Required action -
Reproduce every line of the items below without changing anything, in the same order.

Supplied material -
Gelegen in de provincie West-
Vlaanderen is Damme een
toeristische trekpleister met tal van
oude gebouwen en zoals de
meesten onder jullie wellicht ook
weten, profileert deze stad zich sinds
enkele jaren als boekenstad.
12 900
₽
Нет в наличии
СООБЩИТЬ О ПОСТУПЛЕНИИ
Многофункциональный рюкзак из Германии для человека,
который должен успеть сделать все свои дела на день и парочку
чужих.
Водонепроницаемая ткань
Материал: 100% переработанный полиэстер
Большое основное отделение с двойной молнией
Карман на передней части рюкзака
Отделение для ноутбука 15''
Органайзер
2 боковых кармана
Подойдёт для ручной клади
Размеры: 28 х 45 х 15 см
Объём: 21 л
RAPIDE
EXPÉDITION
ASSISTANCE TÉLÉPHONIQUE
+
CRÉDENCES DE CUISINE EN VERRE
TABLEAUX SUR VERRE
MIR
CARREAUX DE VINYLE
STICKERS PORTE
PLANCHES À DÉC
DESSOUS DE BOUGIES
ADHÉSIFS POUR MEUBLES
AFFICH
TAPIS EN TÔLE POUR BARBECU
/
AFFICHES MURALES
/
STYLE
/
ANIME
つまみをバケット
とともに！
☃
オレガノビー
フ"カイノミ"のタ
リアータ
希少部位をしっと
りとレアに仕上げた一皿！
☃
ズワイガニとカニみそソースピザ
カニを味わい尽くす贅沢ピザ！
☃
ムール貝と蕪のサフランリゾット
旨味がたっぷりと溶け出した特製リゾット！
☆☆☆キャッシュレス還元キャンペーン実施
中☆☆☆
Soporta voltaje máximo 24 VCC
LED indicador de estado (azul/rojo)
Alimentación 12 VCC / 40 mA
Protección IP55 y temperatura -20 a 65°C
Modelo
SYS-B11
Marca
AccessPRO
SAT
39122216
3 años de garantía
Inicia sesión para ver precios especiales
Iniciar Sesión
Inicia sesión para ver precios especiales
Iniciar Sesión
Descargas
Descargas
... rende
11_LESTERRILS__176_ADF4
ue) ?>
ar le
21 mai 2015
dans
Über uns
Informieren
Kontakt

Reply -
Gelegen in de provincie West-
Vlaanderen is Damme een
toeristische trekpleister met tal van
oude gebouwen en zoals de
meesten onder jullie wellicht ook
weten, profileert deze stad zich sinds
enkele jaren als boekenstad.
12 900
₽
Нет в наличии
СООБЩИТЬ О ПОСТУПЛЕНИИ
Многофункциональный рюкзак из Германии для человека,
который должен успеть сделать все свои дела на день и парочку
чужих.
Водонепроницаемая ткань
Материал: 100% переработанный полиэстер
Большое основное отделение с двойной молнией
Карман на передней части рюкзака
Отделение для ноутбука 15''
Органайзер
2 боковых кармана
Подойдёт для ручной клади
Размеры: 28 х 45 х 15 см
Объём: 21 л
RAPIDE
EXPÉDITION
ASSISTANCE TÉLÉPHONIQUE
+
CRÉDENCES DE CUISINE EN VERRE
TABLEAUX SUR VERRE
MIR
CARREAUX DE VINYLE
STICKERS PORTE
PLANCHES À DÉC
DESSOUS DE BOUGIES
ADHÉSIFS POUR MEUBLES
AFFICH
TAPIS EN TÔLE POUR BARBECU
/
AFFICHES MURALES
/
STYLE
/
ANIME
つまみをバケット
とともに！
☃
オレガノビー
フ"カイノミ"のタ
リアータ
希少部位をしっと
りとレアに仕上げた一皿！
☃
ズワイガニとカニみそソースピザ
カニを味わい尽くす贅沢ピザ！
☃
ムール貝と蕪のサフランリゾット
旨味がたっぷりと溶け出した特製リゾット！
☆☆☆キャッシュレス還元キャンペーン実施
中☆☆☆
Soporta voltaje máximo 24 VCC
LED indicador de estado (azul/rojo)
Alimentación 12 VCC / 40 mA
Protección IP55 y temperatura -20 a 65°C
Modelo
SYS-B11
Marca
AccessPRO
SAT
39122216
3 años de garantía
Inicia sesión para ver precios especiales
Iniciar Sesión
Inicia sesión para ver precios especiales
Iniciar Sesión
Descargas
Descargas
... rende
11_LESTERRILS__176_ADF4
ue) ?>
ar le
21 mai 2015
dans
Über uns
Informieren
Kontakt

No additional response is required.